I don’t know if my guardian angels really have pulled some invisible strings to help steer me out of tough situations, or if it’s just a nice thought, but there is a tremendous amount of confidence and reassurance that comes from believing that there are a lot of people out there pulling for you.

I’ve lived a very easy life so far. Seeing how I’ve been blessed with so much, and how nothing truly bad has ever happened to me personally, I can’t help but feel I’m meant to achieve something more here.

There are many definitions as to what constitutes a miracle. Like the word “love,” everyone seems to have their own idea of what it is. Some think it’s an act of God – perhaps carried out by angels – some think it’s just a fortunate coincidence, and some say any wonderful occurrence is a miracle.

I do not pretend to know God’s thoughts, or what unseen forces may be working among us. It is not my place to try and define what is or isn’t a miracle, and I’m certainly not going to go around proclaiming I can perform them. There is nothing special about me. But whether or not you believe in miracles, angels, religion, God, or the like, I think almost everyone wants someone to remember nice things about them after they die.

You can live life as if there are no such things as miracles, looking around you to see nothing but ordinary people and ordinary things taking up space. Or you could live as if everything is a miracle.

See, my guardian angels are called so because of the impact they had on me and my family during their lifetimes. None of them were rich by any means, at least not by material standards. None of them had families of their own, so they might not be remembered by many. But they are remembered by me and my family, and hopefully I in turn can use the gifts they’ve given me to make a difference. They were ordinary people who did little things with care, and it went a long way. So even now that they’re gone, we can’t help but feel they are still with us, continuing to exercise love in seemingly simple ways, just as they always did.

Could this be what miracles are? Simple love and care that results in something greater, something that makes a lasting impact, something that makes you feel a person’s love is with you wherever you go?

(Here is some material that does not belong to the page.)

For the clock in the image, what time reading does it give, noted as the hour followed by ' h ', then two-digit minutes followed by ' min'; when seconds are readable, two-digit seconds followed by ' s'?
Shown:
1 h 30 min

I’ve always thought that I had to do big things to make a difference. And maybe someday I will. But when we take the time and effort to do little things for people, not just towards family and friends, but towards anyone we come across, regardless of whether we like that person, dislike them, or have no opinion of them, we are able to make a difference, even if it’s only in a small way. It might sometimes look like your effort goes unnoticed or unappreciated. But you never know how far the little things you do will really go. It all adds up. You might not think you’re doing much, but you might one day realize that you made more of a difference than you ever thought you could.

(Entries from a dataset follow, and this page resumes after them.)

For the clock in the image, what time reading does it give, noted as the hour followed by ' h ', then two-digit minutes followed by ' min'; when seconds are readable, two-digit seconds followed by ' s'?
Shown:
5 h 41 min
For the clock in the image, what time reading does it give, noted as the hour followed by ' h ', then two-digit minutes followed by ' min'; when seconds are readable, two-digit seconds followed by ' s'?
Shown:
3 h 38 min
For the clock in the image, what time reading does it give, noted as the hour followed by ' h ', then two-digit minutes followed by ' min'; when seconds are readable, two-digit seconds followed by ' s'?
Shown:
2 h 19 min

A lot of times we think there is nothing special we can do for others. But I think doing things with love makes quite a profound impact. It’s about taking a little bit of time for someone, even when you’ve got a busy schedule. It’s about going just a little bit out of your way to help someone even if you’re tired and you’ve had a long day. It’s about not ignoring the little things, and looking for ways you can help others, instead of simply going through your daily routine concerned only with yourself and the challenges that you face.

We should never think that we can’t help, that we have nothing to give, or that things we do are not important. We should seek to do more than just get by. When we act with love towards people, when we take just a bit of time and effort to do something for them, in this way, little by little, we are making a difference. We should not overlook the little things, or ignore opportunities, even when it doesn’t benefit ourselves. And we should make the effort to do the ordinary things in life with greater care.

Because that is how miracles can happen.

 

I’m Rob Kajiwara, believer in miracles. Thanks for reading.